REQUIRED TASKS:
(a) From the script excerpt, list every object Grandpa names while he rummages for his direction finder, before he finds it.
(b) Reproduce the script excerpt word for word, from "Maybe we can" up to and including "of nuts? Oh.".
(c) According to the script excerpt, why does Grandpa refuse to call the air force right away?

PROVIDED TEXT:

I've got them! I've got them! Are you trying to tell me that's Mars? [Switch Clicks.]
It's not the weather report.
Hello, Mars? This is W6XRL4.
Where are you? [Switch Clicks.]
We have just penetrated through substratosphere and made our first landing on Earth.
Over.
[Switch Clicks.]
They're here! They're here! They-They've landed on Earth! All right.
All right, Herman.
Don't get so excited.
It's only people from Mars.
People from Mars? Grandpa! Grandpa! [Switch Clicks.]
Don't go away.
I'll be right back.
Grandpa.
Grandpa.
Grandpa.
Will you wake up, you dummy! We're making history.
Hello.
Hello.
Come in, Earth.
Come in, Earth.
I guess somethin' happened to our friend from Earth.
Maybe the kid's parents made him go take a bath or somethin'.
Aw, let's come back after supper.
Maybe we can get him then.
You really think it's a kid? He must be.
He sounds so stupid.
Now, Grandpa, Grandpa.
You heard them.
They're men from Mars, and they've landed on Earth.
We have to go call the air force.
They have a department that checks on unidentified flying objects.
Not so fast, Herman.
We can't just go and call the air force.
You want 'em to think we're a couple of nuts? Oh.
Heavens, no.
Before we call the air force, we have to have concrete evidence.
But where are we gonna get evidence? All we have to go by is a voice on the radio.
Don't worry, Herman.
I'll find that spaceship with my direction finder.
Come on.
I've got it in here somewhere.
Let me see.
What do we have here? Oh.
A rabbit's foot carried by General Custer.
Mother's Day card from Lizzie Borden.
Compass off the Titanic.
Ah! Here it is! [Laughing.]
Yeah! My radio direction finder.
Direction finder? Grandpa, that's just an old-fashioned divining rod.
True, true.
But I had it transistorized last month.
Grandpa.
Yeah? If we find this spaceship, you and I will be famous all over the world.
[Both Laughing.]
Hey, Mom.
How come Grandpa and Dad aren't having dinner with us? Well, Grandpa said they had to go out tonight on important business.
But Grandpa didn't even take his shovel.
Something's up, Aunt Lily.
They weren't their usual selves.
They looked very strange when they went out.
I don't know what's the matter, but Herman's been acting funny ever since he got that ham radio set.
Oh, but he does need a hobby.
He works hard all week.
[Sighs.]
That's true, Marilyn.
You know, Herman took up golf once, but he had so much trouble getting together a foursome.
Hey, Mom, maybe Dad's out playing poker with some men.
When he comes home, you'll have to yell at him and make him sleep on the sofa.
- Eddie.
Where do you get ideas like that? - From television.
You see, Marilyn, it's just the way I told you.
Those shows on television about horrible families have a definite effect on children.
[Steady Clicking.]
Grandpa, we've been following that divining rod for over an hour now, and we haven't seen a Martian yet.
Don't worry, Herman.
We'll find that spaceship before the night's over.
Well, I certainly hope so.
The only thing it's led us to so far is a shortwave diathermy machine.
That lady looked very upset when she saw us peering in her window.
Will you stop worrying, Herman? She'll be down off the chandelier before morning.
[Loud Clicking.]
Look, Herman! It's found something.

DATA EXTRACT:
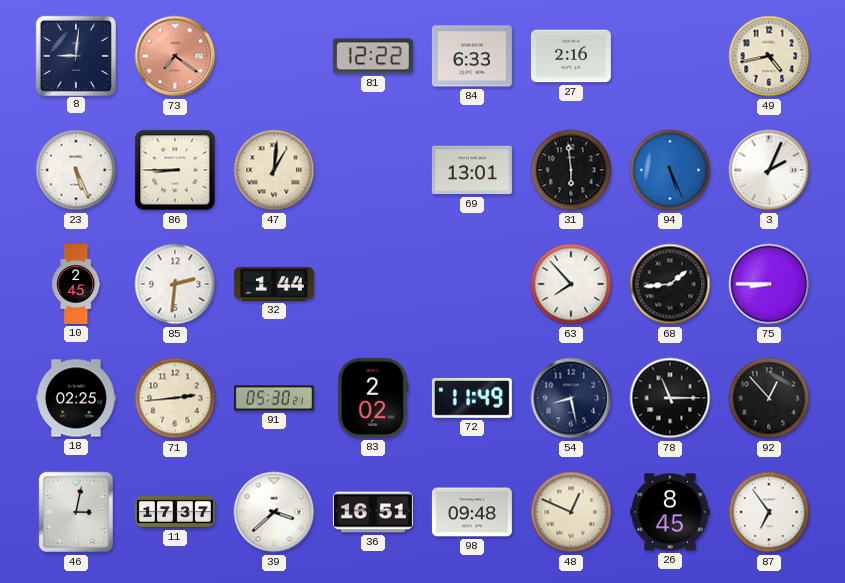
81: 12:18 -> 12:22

RESULTS FOR THE EXERCISE:
(a)
- A rabbit's foot carried by General Custer
- A Mother's Day card from Lizzie Borden
- A compass off the Titanic

(b)
Maybe we can get him then.
You really think it's a kid? He must be.
He sounds so stupid.
Now, Grandpa, Grandpa.
You heard them.
They're men from Mars, and they've landed on Earth.
We have to go call the air force.
They have a department that checks on unidentified flying objects.
Not so fast, Herman.
We can't just go and call the air force.
You want 'em to think we're a couple of nuts? Oh.

(c) Grandpa does not want the air force to think he and Herman are "a couple of nuts." He insists that they first obtain concrete evidence, since all they have is a voice on the radio.